Data listing>
BEGIN

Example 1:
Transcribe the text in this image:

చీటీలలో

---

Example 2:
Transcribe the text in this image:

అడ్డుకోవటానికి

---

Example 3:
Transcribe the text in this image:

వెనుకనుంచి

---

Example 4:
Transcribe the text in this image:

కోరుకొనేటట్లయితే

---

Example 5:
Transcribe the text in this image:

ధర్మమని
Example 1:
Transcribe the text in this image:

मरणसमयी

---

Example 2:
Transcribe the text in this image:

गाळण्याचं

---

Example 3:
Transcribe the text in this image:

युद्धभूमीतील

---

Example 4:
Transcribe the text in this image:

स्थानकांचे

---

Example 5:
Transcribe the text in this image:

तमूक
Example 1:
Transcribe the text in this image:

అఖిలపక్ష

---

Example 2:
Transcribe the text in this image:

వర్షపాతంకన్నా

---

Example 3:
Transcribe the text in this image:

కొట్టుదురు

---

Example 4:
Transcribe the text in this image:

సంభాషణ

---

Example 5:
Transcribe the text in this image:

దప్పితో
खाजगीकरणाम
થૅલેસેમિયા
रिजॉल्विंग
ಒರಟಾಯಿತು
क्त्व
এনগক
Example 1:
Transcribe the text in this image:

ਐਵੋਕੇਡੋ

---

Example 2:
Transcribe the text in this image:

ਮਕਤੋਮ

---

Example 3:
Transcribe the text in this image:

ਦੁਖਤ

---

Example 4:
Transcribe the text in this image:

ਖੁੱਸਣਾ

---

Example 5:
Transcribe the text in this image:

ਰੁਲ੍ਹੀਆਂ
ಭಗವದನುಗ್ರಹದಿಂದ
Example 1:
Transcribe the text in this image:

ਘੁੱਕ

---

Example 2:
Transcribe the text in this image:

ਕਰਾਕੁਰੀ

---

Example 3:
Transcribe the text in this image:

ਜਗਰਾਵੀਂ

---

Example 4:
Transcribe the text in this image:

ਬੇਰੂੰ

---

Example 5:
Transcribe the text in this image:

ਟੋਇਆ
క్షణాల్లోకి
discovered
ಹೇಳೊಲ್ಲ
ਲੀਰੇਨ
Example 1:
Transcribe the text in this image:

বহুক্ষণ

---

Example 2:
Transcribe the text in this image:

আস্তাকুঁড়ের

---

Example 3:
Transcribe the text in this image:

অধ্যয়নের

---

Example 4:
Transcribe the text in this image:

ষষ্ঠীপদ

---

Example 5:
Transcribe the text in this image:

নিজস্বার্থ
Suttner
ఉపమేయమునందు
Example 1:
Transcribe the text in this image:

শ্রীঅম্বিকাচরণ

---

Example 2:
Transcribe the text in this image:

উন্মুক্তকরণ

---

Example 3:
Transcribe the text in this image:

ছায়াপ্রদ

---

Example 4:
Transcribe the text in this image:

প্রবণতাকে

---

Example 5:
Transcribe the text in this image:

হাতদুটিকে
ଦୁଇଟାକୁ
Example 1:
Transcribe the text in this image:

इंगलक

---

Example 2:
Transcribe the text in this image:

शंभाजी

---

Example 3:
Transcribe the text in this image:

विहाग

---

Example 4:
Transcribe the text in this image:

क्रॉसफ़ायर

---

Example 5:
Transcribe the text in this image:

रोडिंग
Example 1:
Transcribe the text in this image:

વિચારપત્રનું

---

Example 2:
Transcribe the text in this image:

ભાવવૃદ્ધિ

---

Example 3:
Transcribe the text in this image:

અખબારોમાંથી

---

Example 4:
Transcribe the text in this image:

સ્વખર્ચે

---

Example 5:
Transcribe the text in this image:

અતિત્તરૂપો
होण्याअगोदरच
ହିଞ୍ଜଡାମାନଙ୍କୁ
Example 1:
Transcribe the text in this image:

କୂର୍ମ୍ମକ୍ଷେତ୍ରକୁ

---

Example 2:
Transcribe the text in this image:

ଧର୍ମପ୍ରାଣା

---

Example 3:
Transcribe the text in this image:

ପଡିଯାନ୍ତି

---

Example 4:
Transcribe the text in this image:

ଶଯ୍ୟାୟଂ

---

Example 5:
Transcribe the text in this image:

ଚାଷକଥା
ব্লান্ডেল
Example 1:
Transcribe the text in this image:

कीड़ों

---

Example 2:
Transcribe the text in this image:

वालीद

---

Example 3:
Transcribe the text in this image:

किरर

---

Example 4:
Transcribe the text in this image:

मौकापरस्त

END

Your task>
Whatever the number of entries above, each one is to be copied exactly.

Response>
Example 1:
Transcribe the text in this image:

చీటీలలో

---

Example 2:
Transcribe the text in this image:

అడ్డుకోవటానికి

---

Example 3:
Transcribe the text in this image:

వెనుకనుంచి

---

Example 4:
Transcribe the text in this image:

కోరుకొనేటట్లయితే

---

Example 5:
Transcribe the text in this image:

ధర్మమని
Example 1:
Transcribe the text in this image:

मरणसमयी

---

Example 2:
Transcribe the text in this image:

गाळण्याचं

---

Example 3:
Transcribe the text in this image:

युद्धभूमीतील

---

Example 4:
Transcribe the text in this image:

स्थानकांचे

---

Example 5:
Transcribe the text in this image:

तमूक
Example 1:
Transcribe the text in this image:

అఖిలపక్ష

---

Example 2:
Transcribe the text in this image:

వర్షపాతంకన్నా

---

Example 3:
Transcribe the text in this image:

కొట్టుదురు

---

Example 4:
Transcribe the text in this image:

సంభాషణ

---

Example 5:
Transcribe the text in this image:

దప్పితో
खाजगीकरणाम
થૅલેસેમિયા
रिजॉल्विंग
ಒರಟಾಯಿತು
क्त्व
এনগক
Example 1:
Transcribe the text in this image:

ਐਵੋਕੇਡੋ

---

Example 2:
Transcribe the text in this image:

ਮਕਤੋਮ

---

Example 3:
Transcribe the text in this image:

ਦੁਖਤ

---

Example 4:
Transcribe the text in this image:

ਖੁੱਸਣਾ

---

Example 5:
Transcribe the text in this image:

ਰੁਲ੍ਹੀਆਂ
ಭಗವದನುಗ್ರಹದಿಂದ
Example 1:
Transcribe the text in this image:

ਘੁੱਕ

---

Example 2:
Transcribe the text in this image:

ਕਰਾਕੁਰੀ

---

Example 3:
Transcribe the text in this image:

ਜਗਰਾਵੀਂ

---

Example 4:
Transcribe the text in this image:

ਬੇਰੂੰ

---

Example 5:
Transcribe the text in this image:

ਟੋਇਆ
క్షణాల్లోకి
discovered
ಹೇಳೊಲ್ಲ
ਲੀਰੇਨ
Example 1:
Transcribe the text in this image:

বহুক্ষণ

---

Example 2:
Transcribe the text in this image:

আস্তাকুঁড়ের

---

Example 3:
Transcribe the text in this image:

অধ্যয়নের

---

Example 4:
Transcribe the text in this image:

ষষ্ঠীপদ

---

Example 5:
Transcribe the text in this image:

নিজস্বার্থ
Suttner
ఉపమేయమునందు
Example 1:
Transcribe the text in this image:

শ্রীঅম্বিকাচরণ

---

Example 2:
Transcribe the text in this image:

উন্মুক্তকরণ

---

Example 3:
Transcribe the text in this image:

ছায়াপ্রদ

---

Example 4:
Transcribe the text in this image:

প্রবণতাকে

---

Example 5:
Transcribe the text in this image:

হাতদুটিকে
ଦୁଇଟାକୁ
Example 1:
Transcribe the text in this image:

इंगलक

---

Example 2:
Transcribe the text in this image:

शंभाजी

---

Example 3:
Transcribe the text in this image:

विहाग

---

Example 4:
Transcribe the text in this image:

क्रॉसफ़ायर

---

Example 5:
Transcribe the text in this image:

रोडिंग
Example 1:
Transcribe the text in this image:

વિચારપત્રનું

---

Example 2:
Transcribe the text in this image:

ભાવવૃદ્ધિ

---

Example 3:
Transcribe the text in this image:

અખબારોમાંથી

---

Example 4:
Transcribe the text in this image:

સ્વખર્ચે

---

Example 5:
Transcribe the text in this image:

અતિત્તરૂપો
होण्याअगोदरच
ହିଞ୍ଜଡାମାନଙ୍କୁ
Example 1:
Transcribe the text in this image:

କୂର୍ମ୍ମକ୍ଷେତ୍ରକୁ

---

Example 2:
Transcribe the text in this image:

ଧର୍ମପ୍ରାଣା

---

Example 3:
Transcribe the text in this image:

ପଡିଯାନ୍ତି

---

Example 4:
Transcribe the text in this image:

ଶଯ୍ୟାୟଂ

---

Example 5:
Transcribe the text in this image:

ଚାଷକଥା
ব্লান্ডেল
Example 1:
Transcribe the text in this image:

कीड़ों

---

Example 2:
Transcribe the text in this image:

वालीद

---

Example 3:
Transcribe the text in this image:

किरर

---

Example 4:
Transcribe the text in this image:

मौकापरस्त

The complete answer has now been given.